• **TEXT PASSAGE**
**********

Latta to hold Civil War summer camps
by Alan Hodge
HUNTERSVILLE – The blue and gray will come together in a friendly way this summer during Civil War soldier camps at Historic Latta Plantation.
The camps, held annually since 2005, give 8- to 12-year-olds the opportunity to dress up as Confederate or Union soldiers and experience camp life as Civil War troops knew it, take part in marching drills and meet on the battlefield.
Of course, the camp sprinkles in a dash of American history, too.
“Our purpose is to educate the participants in what the men and women went through during the Civil War,” Matthew Waisner, Latta’s historic interpretation and event specialist, said.
According to Waisner, there’s room for 70 soldiers at each camp – 35 wearing Confederate gray and 35 in Union blue. Each soldier will receive a Civil War cap known as a kepi, a haversack, a blue or gray camp shirt, a canteen and a replica toy musket that shoots caps.
“At the end of the camps, those who graduate get to take all the items home,” Waisner said. “Some who have participated for several years have collected enough stuff to outfit the other kids in their neighborhood.”
Robert King, of Mooresville, is a 17-year-old camp veteran who has been to every camp since 2005.
“It’s great. We do so many different things,” King said. “You not only learn how the soldiers lived and get to fight in a battle but also what life was like for children on a farm during the Civil War. We also learned about the lives of African-Americans in those days.”
Another seasoned Civil War camp campaigner is 20-year-old Phillip Brown from Oakdale. Brown has served as a counselor for the camp since 2006.
“It’s definitely a one-of-a-kind, hands-on Civil War experience,” Brown said. “I’ve never heard anyone say they had a bad time. If they had something like this when I was 8 years old, I wouldn’t have been able to contain myself.”
Waisner said campers have come from South Carolina, Tennessee and even California.

**********

• **DATA EXTRACTS**

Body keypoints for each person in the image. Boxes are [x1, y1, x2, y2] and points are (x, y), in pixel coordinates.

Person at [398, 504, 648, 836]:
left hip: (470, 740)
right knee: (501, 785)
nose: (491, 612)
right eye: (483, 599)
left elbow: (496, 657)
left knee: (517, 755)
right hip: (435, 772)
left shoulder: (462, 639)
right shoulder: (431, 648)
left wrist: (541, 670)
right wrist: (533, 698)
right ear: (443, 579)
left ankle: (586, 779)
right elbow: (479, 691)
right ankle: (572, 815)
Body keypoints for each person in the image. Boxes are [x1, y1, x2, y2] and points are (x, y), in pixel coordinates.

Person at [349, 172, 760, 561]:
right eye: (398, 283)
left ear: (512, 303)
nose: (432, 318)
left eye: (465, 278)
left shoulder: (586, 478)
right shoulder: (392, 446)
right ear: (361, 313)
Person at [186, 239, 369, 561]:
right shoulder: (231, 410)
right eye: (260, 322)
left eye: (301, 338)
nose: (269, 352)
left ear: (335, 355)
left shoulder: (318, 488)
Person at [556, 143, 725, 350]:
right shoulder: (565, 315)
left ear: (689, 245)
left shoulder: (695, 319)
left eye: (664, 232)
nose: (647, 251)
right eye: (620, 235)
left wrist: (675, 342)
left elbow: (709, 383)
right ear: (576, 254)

**********

• **TASK INSTRUCTIONS**
(A) Transcribe everything in the Civil War camp article from "Robert King, of" down to "and even California.", word for word.
(B) Pick up the Civil War camp article after its last sentence and write the next part.

• **ANSWER SECTION**
(A)
Robert King, of Mooresville, is a 17-year-old camp veteran who has been to every camp since 2005.
“It’s great. We do so many different things,” King said. “You not only learn how the soldiers lived and get to fight in a battle but also what life was like for children on a farm during the Civil War. We also learned about the lives of African-Americans in those days.”
Another seasoned Civil War camp campaigner is 20-year-old Phillip Brown from Oakdale. Brown has served as a counselor for the camp since 2006.
“It’s definitely a one-of-a-kind, hands-on Civil War experience,” Brown said. “I’ve never heard anyone say they had a bad time. If they had something like this when I was 8 years old, I wouldn’t have been able to contain myself.”
Waisner said campers have come from South Carolina, Tennessee and even California.

(B)
So, just exactly what slices of the Civil War experience can participants expect to sample? First, there will be military drills and maneuvering done according to the Civil War era book “Hardee’s Manual of Arms.”
“It’s not just marching around,” Waisner said. “They learn the purpose behind each movement.”
After drilling, the recruits will take a mile-long march to Buzzard Rock, a part of the Plantation’s Nature Preserve.
Discipline is part of the learning process, and that might include a mild scolding from a sergeant.
“It’s a military education,” Waisner said with a smile. “But G-rated.”
To add to the atmosphere, Civil War-style canvas tents will be set up so the troops can take breaks and enjoy comradeship just like the boys of 1861-65 did.
One thing the Civil War soldier camp kids won’t get to experience – but will hear about – the horrible food, like hardtack or salt pork, that made up much of a 19th century soldier’s diet. According to Waisner, because of concerns over food allergies, each camper should bring his or her own lunch and water each day.
Perhaps the most anticipated part of each camp is the battle scenarios. Armed with their toy muskets and plenty of caps, the kids will skirmish through the fields and woods surrounding Latta Plantation.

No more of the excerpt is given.